The Ministry of Education, Science and Technology (MoEST) has rolled out a $76.8 million (about K56 billion) National Reading Programme (NRP) to improve literacy levels of learners from Standard One to Four.
Briefing journalists in Mzuzu yesterday, Minister of Education, Science and Technology Emmanuel Fabiano said the four-year programme, effective September 5 this year, seeks to improve provision of teaching and learning materials, enhance teachers’ reading instruction skills and engage communities in the activities of public schools.
During the news conference, the minister was accompanied by United States of America International Development (USAid) education officer Michelle Chen and MoEST chief director for basic education Thokozire Banda.
Fabiano said the ministry has since printed and distributed over 2.7 million Chichewa and English books for all Standard One learners in all public primary schools nationwide for this cause.
For the 2016/17 academic year, Fabiano said the ministry has trained 21 372 personnel, including 10 518 teachers, 5 300 head teachers and 5 554 primary school infant section heads in both public and private primary schools.
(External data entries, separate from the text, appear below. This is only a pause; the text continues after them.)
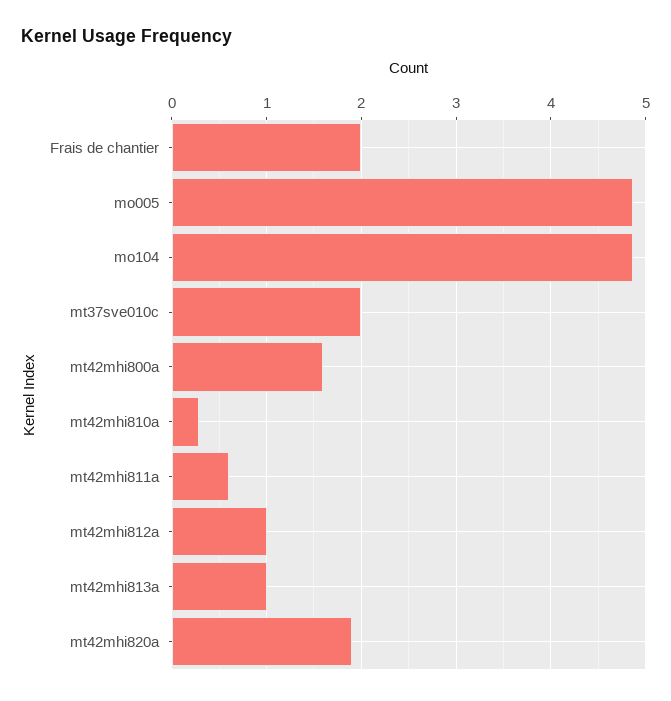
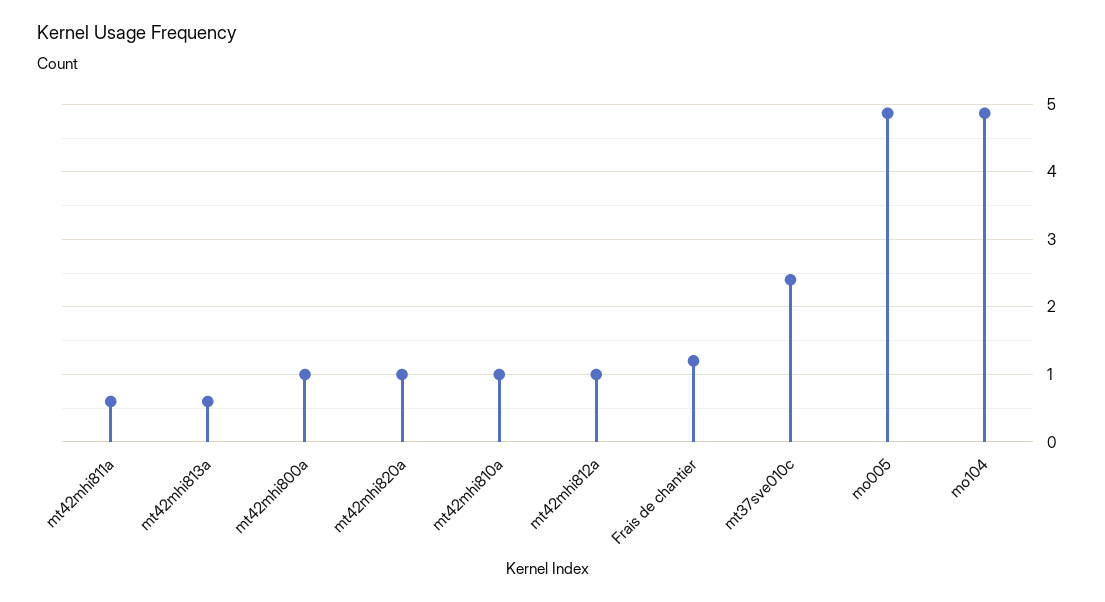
  {
-   "Frais de chantier": 2,
+   "Frais de chantier": 1.2,
    "mo005": 4.9,
    "mo104": 4.9,
-   "mt37sve010c": 2,
+   "mt37sve010c": 2.4,
-   "mt42mhi800a": 1.6,
+   "mt42mhi800a": 1,
-   "mt42mhi810a": 0.3,
+   "mt42mhi810a": 1,
    "mt42mhi811a": 0.6,
    "mt42mhi812a": 1,
-   "mt42mhi813a": 1,
+   "mt42mhi813a": 0.6,
-   "mt42mhi820a": 1.9
+   "mt42mhi820a": 1
  }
The training will enable the beneficiaries to acquire skills for teaching learners to read.
The ministry has also trained 1 050 trainers and 102 school inspectors.
“The National Reading Programme will facilitate the ministry’s major priority of promoting basic education that ensures that learners from Standard One to Four in all public primary schools are able to read and write in English and Chichewa at each level as projected in the Education Sector Implementation Plan [ESIP] II,” said Fabiano.
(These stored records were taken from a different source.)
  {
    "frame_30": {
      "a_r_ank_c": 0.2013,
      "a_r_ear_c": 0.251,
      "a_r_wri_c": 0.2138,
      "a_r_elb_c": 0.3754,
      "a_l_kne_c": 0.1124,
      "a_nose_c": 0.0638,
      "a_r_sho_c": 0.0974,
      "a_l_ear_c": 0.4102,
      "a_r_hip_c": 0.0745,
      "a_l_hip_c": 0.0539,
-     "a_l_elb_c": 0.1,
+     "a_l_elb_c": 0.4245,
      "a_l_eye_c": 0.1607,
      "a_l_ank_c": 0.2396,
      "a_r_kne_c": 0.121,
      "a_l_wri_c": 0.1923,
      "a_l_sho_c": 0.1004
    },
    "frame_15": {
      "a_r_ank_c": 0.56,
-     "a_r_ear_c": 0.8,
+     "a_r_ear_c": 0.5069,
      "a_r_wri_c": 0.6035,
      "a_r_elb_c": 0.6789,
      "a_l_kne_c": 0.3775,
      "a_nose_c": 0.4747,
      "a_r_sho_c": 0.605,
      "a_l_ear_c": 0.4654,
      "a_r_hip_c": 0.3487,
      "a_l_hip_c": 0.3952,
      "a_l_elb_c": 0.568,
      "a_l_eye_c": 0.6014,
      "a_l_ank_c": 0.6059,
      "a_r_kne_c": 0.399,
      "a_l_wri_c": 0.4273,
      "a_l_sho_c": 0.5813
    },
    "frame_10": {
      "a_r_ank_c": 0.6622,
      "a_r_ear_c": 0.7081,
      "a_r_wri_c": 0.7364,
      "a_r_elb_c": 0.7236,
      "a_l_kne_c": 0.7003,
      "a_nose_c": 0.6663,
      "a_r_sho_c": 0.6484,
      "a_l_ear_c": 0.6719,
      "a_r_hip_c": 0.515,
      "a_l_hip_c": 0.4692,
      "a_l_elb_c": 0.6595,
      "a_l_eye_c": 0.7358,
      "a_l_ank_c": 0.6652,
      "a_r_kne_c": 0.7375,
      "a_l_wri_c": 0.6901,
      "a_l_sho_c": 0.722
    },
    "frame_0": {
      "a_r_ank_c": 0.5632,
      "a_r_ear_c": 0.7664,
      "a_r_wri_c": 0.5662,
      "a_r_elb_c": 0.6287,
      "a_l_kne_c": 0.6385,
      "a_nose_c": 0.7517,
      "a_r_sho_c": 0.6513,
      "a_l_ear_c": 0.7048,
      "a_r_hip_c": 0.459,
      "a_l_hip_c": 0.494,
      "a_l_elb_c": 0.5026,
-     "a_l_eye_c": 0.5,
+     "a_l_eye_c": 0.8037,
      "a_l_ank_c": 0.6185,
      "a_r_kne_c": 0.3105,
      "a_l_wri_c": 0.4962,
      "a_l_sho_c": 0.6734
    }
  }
He said the reading fluency levels will be realised by improving language instruction for early grade learners in standards One to Four; promoting parental, family and community engagement in supporting learners’ reading; creating safer learning environments and access to learning for the learners; and enhancing the capacity of the ministry to sustain improvements in reading outcomes.
The NRP is informed by lessons learnt in major literacy pilots conducted in selected districts across the country over a period of time that sought to improve the quality and availability of educational materials for early grade reading.
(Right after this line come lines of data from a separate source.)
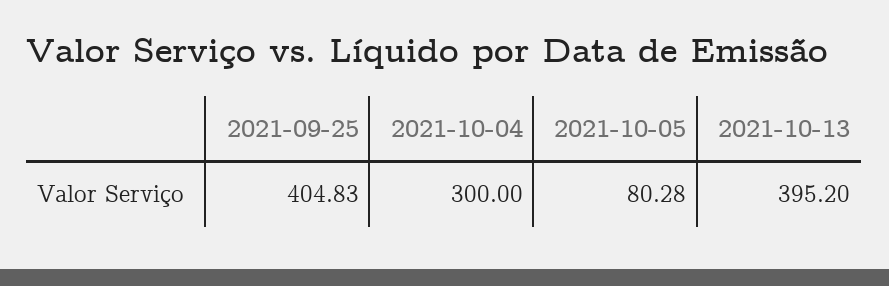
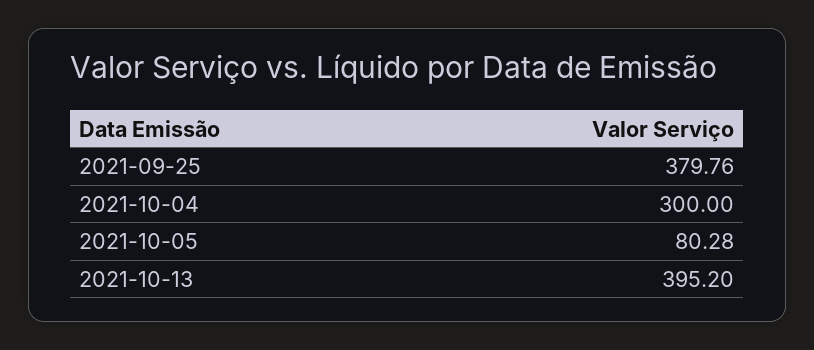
  {
-   "2021-09-25": 404.83,
+   "2021-09-25": 379.76,
    "2021-10-04": 300,
    "2021-10-05": 80.28,
    "2021-10-13": 395.2
  }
These pilots include Malawi Break Through to Literacy (MBTL) which covered Ntchisi and Zomba rural; Malawi Teacher Professional Development Support (MTPDS) in Mzimba North, Ntchisi, Salima, Ntcheu, Zomba Rural, Blantyre Rural and Thyolo; Primary School Support Project (PSSP) in Dowa; the Early Grade Reading Activity (Egra) which was implemented in the past three years in 11 districts across the country.
These pilots unearthed many factors that hinder learners from acquiring the skills necessary for lifelong learning in the first four years of primary education.
The barriers include the use of less productive reading materials that fail to help learners decode and read earlier, inefficient use of learner textbooks and supplementary reading materials in schools and homes, parents and guardians not taking time to read to their children and help them practice reading, and insufficient time allocated for the teaching of English and Chichewa.
“The rolling out of the NRP will, therefore, address the challenges identified through the Literacy Pilots by targeting all learners in Malawi and engaging stakeholders to support the implementation of NRP to ensure that learners enrolled in Standard One to Four have an opportunity to learn to read early and read to learn in later stages of their academic careers,” said the minister.
The technical and financial assistance for the programme has been provided by USAid with an amount of over $70 million (about K50.8 billion) and the United Kingdom’s Department for International Development (DfID) which has pumped in over $6.8 million (about K5.4 billion).